Sambil menyeka keringat yang mengucur deras pada dahi dan leher menggunakan handuk kecil yang sudah tidak layak dikatakan berwarna putih... saya menghembuskan napas perlahan. Napas itu seolah mampu mengganti seluruh lelah saya yang semenjak pagi hingga malam ini tak pernah berhenti menarik penumpang melalui kendaraan termahal yang sampai saat ini saya miliki "bajaj" demi mencari sesuap nasi serta mengais-ngais rezeki di bumi milik Allah ini.

Tak berapa lama makanan saya datang. Meski tiap hari saya hanya mampu mengumpulkan Rp100.000-Rp150.000 saya tetap bersyukur karena masih bisa menyantap makanan enak dan lezat meski sederhana dan di tempat seperti ini. Bagi saya tempat ini sudah cukup mewah. Banyak orang yang berseragam kantor pun makan di tempat seperti ini. Saya merasa lebih baik dan mengistimewakan diri ketika makan di tempat ini. Meski kadang teman-teman lain selalu melempar iri dan rasa dengki dengan mengatakan saya sombong dan belagu karena terkadang makan di tempat ini... padahal tidak selalu. 

Suatu ketika seorang teman pernah bertanya kepada saya kenapa lebih makan di tempat makan seperti ini ketimbang di warteg. Dengan enteng saya menjawab bahwa saya ingin membahagiakan dan mengistimewakan diri saya sendiri. Setelah lelah menarik bajaj tentu ada sesuatu yang ingin terbayarkan melalui hasil kerja keringat saya hari ini. Salah satunya memberikan keistimewaan untuk pencernaan saya agar senantiasa kuat dan bersemangat hingga dapat menghasilkan energi hebat agar saya tetap kuat mengais rezeki. Toh tak ada yang salah dengan apa yang saya lakukan. Saya juga tak merugikan orang lain.

Saya memang bukan seperti supir bajaj kebanyakan yang senang menghabiskan makan di warteg pinggir jalan dan menghabiskan waktu dengan obrolan yang mengeluhkan. Sesekali saya pernah ikut makan bersama teman-teman supir lainnya namun apa daya. Bukannya energi positif yang bisa membuat saya semangat berkerja yang saya dapatkan justru ungkapan kalimat-kalimat keluhan dan penyesalan kenapa terlahir dalam kondisi demikian. Daripada badan saya yang sudah lelah tertiban dengan pikiran-pikiran yang membuat saya jauh dari rasa syukur lebih baik saya mengasingkan diri dan menghindar.
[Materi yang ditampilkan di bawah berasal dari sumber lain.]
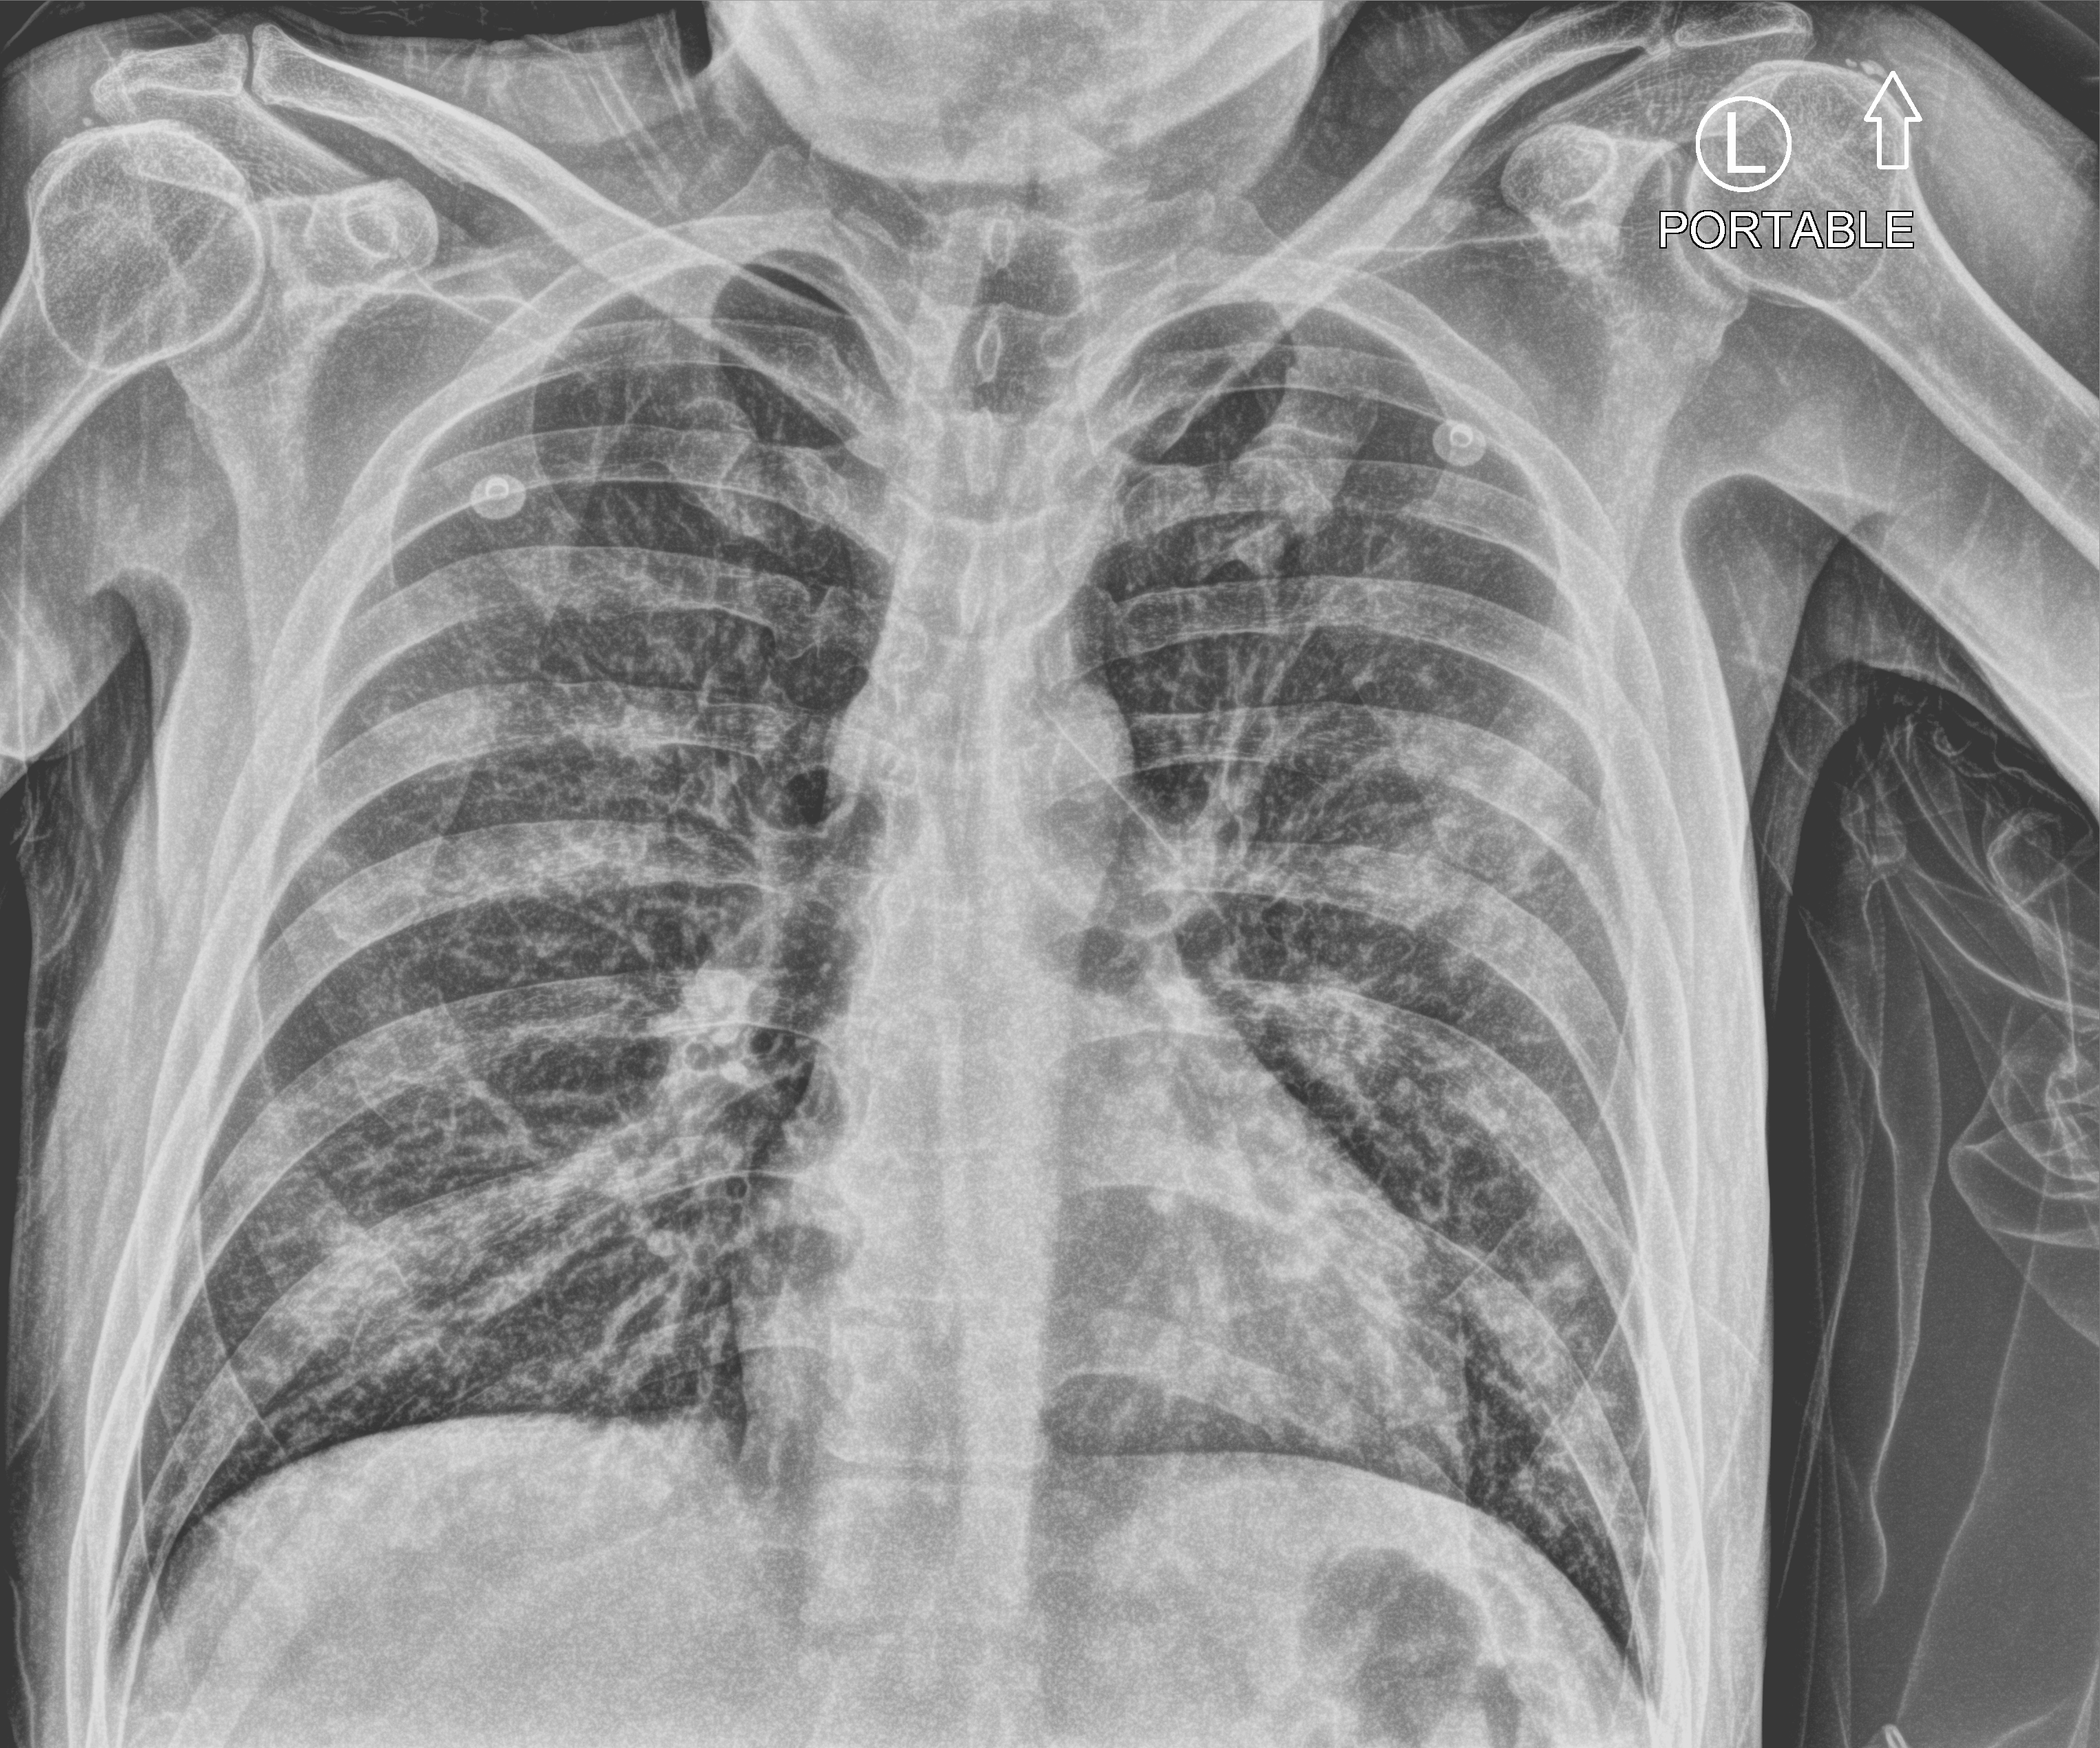
Bedside chest radiograph (computed radiography), anteroposterior (AP) projection. Patient hospitalised with COVID-19; male, aged 18–59 years.
Admission-level facts for this patient (not findings on this image; timing relative to this image not recorded): length of hospital stay: 1 day.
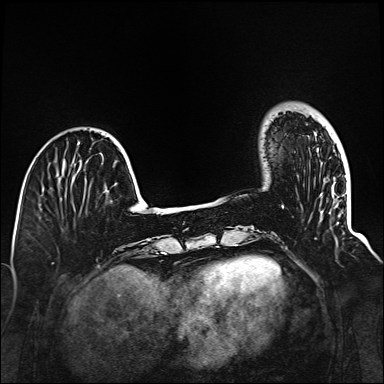
Breast MRI (dynamic contrast-enhanced), one axial slice; dynamic contrast-enhanced series, time point 2 of 6 at this slice position (early post-contrast); 1.5 T; TE 2.3 ms, TR 5.2 ms; 1 mm slice thickness; 384 × 384 image matrix. Female patient.
Annotated regions visible in this slice (semi-automatic segmentation, software-assisted and operator-edited):
- enhancing-tissue mask used for the functional tumour volume (all voxels passing the contrast-enhancement thresholds inside the analysis volume; usually the tumour): bounding box <282,206,284,208> (left, top, right, bottom; pixels)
Mencari suasana yang lebih baik lagi. Toh hal itu akan berdampak pada diri sendiri. Bukankah lingkungan mempengaruhi diri lebih besar?

Meski harga makanan di tempat ini terpaut sekitar Rp15.000 dibanding di warteg... saya lebih rela. Toh di tempat ini saya bisa makan dengan damai. meresapi setiap rempah dan bumbu yang berlimpah di sepiring nasi saya. Sambil bersyukur karena masih diberi kesempatan untuk menikmati makanan yang tak lain dan tak bukan adalah rizki dari Rabbi.

Lebih dari itu semua ada beberapa hal yang banyak saya dapatkan di tempat ini. Saya bisa mendengar orang-orang yang berseragam kantoran saling membicarakan tentang mimpi dan harapan mereka. Membuat saya juga berani bermimpi meski saya hanya seorang supir bajaj. Terkadang mereka juga membahas tentang buku-buku bacaan yang memang tak pernah terjamah oleh saya.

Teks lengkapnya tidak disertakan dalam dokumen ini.